--- Start of Source document ---
Hi Bill. It sure sounds like electrical connection problems. You had a suggestion to clean the connectors and that is what I would do. I would pull every connector, inspect for tarnish and reseat it. Look at the pins on your DB25 connector. But also check your stepper motor connectors. I've had a flaky connector on one that made for some choppy motion. 

I don't know about Mach 2 but Mach 3 (and 4) are notorious for needing fairly powerful PCs. Since they do the motion control on the PC, anything else running can disrupt the motion controller.


----------



## MEBCWD (Jan 14, 2012)

If it is the software then do the testing using the Mach3 Demo software as I suggested in my last post. If it runs files and can be shut down and sit for a while and be started back up and run the same file then it was probably the Mach2 Demo software.

That should be an easy test to try and will let you know if it is the Mach2 Demo software.


----------



## Igoldencnc2021 (Sep 29, 2021)

I bought IGOLDENCNN machine tools in 2019


----------



## difalkner (Jan 3, 2012)

Igoldencnc2021 said:


> I bought IGOLDENCNN machine tools in 2019


You bought the company or you bought a machine from them? Btw, the company name is iGolden CNC.


----------



## MEBCWD (Jan 14, 2012)

Igoldencnc2021 said:


> I bought IGOLDENCNN machine tools in 2019


Have you got any pictures of your machine? How do you like it at this point? What type projects do you make?


----------



## jw2170 (Jan 24, 2008)

Welcome to the forum @Igoldencnc2021


----------



## old55 (Aug 11, 2013)

Welcome to the forum @Igoldencnc2021


----------
--- End of Source document ---
Objective a: Do the following statements agree with the forum thread? For each, answer yes or no and quote the words of the thread that decide it. (i) Mach 3 and Mach 4 do their motion control on the PC. (ii) One post gives the company name as iGolden CNC. (iii) MEBCWD recommends testing with the Mach2 Demo software.
--- Start of Dataset ---
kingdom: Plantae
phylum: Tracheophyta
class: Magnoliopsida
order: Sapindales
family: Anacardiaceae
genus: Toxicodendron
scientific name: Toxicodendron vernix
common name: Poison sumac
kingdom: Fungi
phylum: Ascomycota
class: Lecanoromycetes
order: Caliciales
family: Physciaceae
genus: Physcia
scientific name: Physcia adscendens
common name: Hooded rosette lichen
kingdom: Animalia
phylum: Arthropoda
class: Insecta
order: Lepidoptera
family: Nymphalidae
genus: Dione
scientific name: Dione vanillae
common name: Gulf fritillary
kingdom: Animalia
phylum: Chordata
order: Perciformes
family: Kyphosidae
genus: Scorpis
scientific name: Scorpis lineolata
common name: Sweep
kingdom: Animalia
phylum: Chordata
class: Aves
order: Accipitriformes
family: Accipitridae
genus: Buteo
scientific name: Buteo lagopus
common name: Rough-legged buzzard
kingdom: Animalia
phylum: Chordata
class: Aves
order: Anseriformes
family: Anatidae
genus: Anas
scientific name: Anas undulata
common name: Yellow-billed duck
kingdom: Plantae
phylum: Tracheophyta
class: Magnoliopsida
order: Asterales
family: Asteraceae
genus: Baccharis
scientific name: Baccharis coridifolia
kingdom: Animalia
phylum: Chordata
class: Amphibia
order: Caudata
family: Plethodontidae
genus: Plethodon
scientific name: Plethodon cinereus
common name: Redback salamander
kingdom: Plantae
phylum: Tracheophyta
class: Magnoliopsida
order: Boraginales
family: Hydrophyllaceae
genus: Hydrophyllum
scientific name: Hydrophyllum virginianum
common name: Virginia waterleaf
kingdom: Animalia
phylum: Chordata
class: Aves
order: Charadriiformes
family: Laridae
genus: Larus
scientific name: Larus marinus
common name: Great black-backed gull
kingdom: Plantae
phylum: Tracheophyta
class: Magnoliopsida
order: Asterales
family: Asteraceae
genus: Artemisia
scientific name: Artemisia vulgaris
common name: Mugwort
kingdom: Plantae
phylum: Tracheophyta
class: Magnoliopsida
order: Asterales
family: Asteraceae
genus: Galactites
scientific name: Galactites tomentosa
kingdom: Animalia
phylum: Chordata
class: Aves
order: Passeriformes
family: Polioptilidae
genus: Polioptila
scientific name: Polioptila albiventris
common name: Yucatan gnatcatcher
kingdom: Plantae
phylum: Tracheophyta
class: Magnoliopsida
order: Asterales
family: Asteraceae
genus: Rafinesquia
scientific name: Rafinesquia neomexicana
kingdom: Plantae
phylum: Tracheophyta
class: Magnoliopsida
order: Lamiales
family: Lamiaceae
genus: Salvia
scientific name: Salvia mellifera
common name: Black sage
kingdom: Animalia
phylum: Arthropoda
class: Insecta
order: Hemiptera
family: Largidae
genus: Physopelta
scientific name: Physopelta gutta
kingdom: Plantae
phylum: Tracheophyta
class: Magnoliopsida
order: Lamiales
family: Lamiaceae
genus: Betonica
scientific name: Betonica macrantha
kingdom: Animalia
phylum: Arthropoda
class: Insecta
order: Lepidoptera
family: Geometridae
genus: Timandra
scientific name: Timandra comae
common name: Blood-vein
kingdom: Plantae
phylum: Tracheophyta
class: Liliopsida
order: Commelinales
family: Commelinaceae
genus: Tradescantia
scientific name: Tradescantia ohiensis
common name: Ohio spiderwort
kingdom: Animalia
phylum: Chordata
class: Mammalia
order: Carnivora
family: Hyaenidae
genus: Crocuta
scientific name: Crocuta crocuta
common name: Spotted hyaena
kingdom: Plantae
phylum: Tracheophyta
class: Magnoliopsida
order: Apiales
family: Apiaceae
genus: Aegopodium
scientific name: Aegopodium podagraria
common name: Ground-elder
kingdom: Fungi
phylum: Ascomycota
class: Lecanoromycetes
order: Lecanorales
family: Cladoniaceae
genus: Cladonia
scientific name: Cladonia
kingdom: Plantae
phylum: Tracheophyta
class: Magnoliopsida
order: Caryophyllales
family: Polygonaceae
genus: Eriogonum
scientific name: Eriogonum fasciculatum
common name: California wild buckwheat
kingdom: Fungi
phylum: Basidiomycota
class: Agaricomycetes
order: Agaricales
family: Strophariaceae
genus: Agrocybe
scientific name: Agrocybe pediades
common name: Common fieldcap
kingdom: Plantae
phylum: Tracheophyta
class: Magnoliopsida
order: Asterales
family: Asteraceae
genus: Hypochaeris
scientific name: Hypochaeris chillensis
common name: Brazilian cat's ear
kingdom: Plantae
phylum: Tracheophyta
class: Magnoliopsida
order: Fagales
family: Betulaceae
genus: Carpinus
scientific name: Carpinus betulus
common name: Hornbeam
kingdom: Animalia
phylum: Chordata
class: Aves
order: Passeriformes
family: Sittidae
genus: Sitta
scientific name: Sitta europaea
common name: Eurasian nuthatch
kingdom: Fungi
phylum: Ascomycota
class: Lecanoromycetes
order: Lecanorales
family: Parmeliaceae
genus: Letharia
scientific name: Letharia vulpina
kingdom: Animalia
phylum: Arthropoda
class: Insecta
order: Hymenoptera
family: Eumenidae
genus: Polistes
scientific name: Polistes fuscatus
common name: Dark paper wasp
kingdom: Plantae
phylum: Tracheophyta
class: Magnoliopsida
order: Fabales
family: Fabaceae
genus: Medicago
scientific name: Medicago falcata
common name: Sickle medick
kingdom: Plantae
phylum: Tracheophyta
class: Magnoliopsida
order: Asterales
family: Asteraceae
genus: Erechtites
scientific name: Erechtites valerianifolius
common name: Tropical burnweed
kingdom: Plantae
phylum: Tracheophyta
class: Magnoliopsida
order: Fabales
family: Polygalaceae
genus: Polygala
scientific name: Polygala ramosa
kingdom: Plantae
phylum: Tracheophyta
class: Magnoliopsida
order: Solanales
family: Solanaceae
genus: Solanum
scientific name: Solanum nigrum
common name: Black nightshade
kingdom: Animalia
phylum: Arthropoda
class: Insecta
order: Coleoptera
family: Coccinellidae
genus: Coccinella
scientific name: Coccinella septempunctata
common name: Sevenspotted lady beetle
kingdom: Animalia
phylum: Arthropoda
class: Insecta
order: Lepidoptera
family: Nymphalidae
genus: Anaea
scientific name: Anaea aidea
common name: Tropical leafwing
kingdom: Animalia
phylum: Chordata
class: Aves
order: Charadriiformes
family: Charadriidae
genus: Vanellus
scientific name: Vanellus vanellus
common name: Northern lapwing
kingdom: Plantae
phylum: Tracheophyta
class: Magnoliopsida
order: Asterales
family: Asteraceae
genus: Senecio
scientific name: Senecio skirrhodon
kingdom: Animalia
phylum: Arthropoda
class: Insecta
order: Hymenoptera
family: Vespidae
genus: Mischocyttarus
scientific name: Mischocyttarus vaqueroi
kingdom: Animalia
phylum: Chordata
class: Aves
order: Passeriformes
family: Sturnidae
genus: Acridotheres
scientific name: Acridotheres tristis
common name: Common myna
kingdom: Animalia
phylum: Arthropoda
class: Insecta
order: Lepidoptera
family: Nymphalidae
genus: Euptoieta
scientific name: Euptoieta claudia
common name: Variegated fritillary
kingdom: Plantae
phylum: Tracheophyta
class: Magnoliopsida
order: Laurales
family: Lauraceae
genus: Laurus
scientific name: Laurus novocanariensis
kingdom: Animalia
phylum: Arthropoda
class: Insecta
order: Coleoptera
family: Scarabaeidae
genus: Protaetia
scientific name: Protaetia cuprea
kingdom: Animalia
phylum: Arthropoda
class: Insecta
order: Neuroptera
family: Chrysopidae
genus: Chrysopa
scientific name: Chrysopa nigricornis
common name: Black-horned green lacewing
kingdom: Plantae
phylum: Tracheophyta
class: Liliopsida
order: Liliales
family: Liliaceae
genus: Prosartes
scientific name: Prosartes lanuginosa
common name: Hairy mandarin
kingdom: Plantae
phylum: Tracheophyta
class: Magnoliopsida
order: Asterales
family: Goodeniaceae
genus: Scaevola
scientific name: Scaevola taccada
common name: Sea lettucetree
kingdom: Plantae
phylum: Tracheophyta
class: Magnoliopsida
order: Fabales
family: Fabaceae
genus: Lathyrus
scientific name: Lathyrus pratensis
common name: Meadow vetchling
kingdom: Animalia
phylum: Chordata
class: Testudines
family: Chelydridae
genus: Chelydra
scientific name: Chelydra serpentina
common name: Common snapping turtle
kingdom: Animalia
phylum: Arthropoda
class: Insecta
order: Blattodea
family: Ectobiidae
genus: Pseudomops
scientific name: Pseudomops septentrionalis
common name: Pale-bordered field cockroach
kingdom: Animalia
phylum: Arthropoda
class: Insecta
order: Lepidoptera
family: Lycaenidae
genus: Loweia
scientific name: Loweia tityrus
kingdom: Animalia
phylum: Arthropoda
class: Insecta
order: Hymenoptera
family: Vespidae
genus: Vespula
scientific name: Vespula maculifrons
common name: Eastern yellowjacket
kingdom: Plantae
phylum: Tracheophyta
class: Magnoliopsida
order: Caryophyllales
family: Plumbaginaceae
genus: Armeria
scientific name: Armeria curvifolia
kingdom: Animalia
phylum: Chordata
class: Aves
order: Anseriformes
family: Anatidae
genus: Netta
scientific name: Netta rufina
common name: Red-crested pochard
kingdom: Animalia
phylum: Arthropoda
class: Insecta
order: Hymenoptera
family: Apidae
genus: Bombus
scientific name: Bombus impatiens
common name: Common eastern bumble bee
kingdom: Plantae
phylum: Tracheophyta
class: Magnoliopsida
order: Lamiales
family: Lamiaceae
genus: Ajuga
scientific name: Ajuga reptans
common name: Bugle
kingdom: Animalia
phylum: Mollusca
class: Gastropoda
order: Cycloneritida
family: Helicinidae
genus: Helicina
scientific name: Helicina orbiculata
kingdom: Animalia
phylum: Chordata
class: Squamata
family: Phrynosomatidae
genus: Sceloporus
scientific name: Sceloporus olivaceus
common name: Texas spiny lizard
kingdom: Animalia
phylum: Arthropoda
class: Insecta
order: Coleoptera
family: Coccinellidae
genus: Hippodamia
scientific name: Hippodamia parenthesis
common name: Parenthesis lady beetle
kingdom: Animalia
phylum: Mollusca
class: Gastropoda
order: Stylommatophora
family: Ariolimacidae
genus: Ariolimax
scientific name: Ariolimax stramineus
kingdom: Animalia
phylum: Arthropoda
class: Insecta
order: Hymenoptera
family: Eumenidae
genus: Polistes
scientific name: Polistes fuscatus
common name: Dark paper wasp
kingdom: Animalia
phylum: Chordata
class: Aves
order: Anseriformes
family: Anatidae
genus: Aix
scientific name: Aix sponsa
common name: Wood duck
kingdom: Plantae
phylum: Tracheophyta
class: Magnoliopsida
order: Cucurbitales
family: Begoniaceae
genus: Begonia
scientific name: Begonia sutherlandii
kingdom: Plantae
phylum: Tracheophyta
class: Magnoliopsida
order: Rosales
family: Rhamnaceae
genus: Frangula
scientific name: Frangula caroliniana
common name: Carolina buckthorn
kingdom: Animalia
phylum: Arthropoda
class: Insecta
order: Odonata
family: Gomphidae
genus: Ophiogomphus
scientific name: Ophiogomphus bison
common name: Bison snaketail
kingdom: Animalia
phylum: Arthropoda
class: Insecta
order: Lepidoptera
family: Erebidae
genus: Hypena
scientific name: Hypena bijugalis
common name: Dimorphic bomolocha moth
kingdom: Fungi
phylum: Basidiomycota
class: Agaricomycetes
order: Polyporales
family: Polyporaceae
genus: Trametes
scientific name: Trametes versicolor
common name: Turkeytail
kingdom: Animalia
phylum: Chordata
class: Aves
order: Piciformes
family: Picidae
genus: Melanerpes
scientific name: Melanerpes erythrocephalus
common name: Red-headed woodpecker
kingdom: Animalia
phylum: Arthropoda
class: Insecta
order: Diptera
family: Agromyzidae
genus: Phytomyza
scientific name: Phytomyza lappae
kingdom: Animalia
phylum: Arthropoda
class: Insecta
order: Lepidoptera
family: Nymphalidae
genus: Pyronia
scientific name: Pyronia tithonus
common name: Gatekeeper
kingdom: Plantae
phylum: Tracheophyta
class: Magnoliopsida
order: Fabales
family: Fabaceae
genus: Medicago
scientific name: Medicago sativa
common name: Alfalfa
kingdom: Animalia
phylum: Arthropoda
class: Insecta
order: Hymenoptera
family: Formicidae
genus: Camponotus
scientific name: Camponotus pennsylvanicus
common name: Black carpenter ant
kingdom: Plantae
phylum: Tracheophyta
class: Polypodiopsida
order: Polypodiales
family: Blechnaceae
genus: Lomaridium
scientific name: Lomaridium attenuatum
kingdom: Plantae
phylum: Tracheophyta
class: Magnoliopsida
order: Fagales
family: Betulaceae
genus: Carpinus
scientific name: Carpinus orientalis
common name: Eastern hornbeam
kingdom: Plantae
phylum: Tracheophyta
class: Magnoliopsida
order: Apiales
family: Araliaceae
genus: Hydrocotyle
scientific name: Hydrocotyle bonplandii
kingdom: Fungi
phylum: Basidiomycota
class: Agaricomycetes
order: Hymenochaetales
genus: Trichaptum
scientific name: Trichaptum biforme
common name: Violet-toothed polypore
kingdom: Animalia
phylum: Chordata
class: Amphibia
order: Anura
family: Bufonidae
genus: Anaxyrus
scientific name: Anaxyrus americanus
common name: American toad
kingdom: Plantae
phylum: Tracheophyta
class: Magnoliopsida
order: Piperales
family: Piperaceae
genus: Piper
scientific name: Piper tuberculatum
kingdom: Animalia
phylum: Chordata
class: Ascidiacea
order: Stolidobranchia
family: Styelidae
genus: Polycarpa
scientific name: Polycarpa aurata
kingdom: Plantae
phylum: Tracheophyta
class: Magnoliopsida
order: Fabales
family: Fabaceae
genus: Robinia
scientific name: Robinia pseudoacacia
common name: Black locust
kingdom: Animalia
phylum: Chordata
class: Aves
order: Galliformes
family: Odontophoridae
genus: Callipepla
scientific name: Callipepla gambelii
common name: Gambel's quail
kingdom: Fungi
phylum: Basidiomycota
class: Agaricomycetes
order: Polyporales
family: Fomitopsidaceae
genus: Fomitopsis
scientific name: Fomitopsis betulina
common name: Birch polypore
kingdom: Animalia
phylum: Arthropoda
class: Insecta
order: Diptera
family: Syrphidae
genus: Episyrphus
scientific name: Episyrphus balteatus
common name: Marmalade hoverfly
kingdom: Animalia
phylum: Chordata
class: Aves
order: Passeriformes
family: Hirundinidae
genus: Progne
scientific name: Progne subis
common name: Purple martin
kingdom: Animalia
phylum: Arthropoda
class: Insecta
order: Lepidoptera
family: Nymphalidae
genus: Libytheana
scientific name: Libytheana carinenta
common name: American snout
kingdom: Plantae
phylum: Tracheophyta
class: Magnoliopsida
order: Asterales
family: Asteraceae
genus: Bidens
--- End of Dataset ---
Objective b: Can you copy out everything in the listing from the line containing "family: Goodeniaceae" down to the line containing "class: Testudines", both lines included, and nothing more?

Finished answer a:
(i) Yes: "Since they do the motion control on the PC"
(ii) Yes: "Btw, the company name is iGolden CNC."
(iii) No: "do the testing using the Mach3 Demo software"

Finished answer b:
family: Goodeniaceae
genus: Scaevola
scientific name: Scaevola taccada
common name: Sea lettucetree
kingdom: Plantae
phylum: Tracheophyta
class: Magnoliopsida
order: Fabales
family: Fabaceae
genus: Lathyrus
scientific name: Lathyrus pratensis
common name: Meadow vetchling
kingdom: Animalia
phylum: Chordata
class: Testudines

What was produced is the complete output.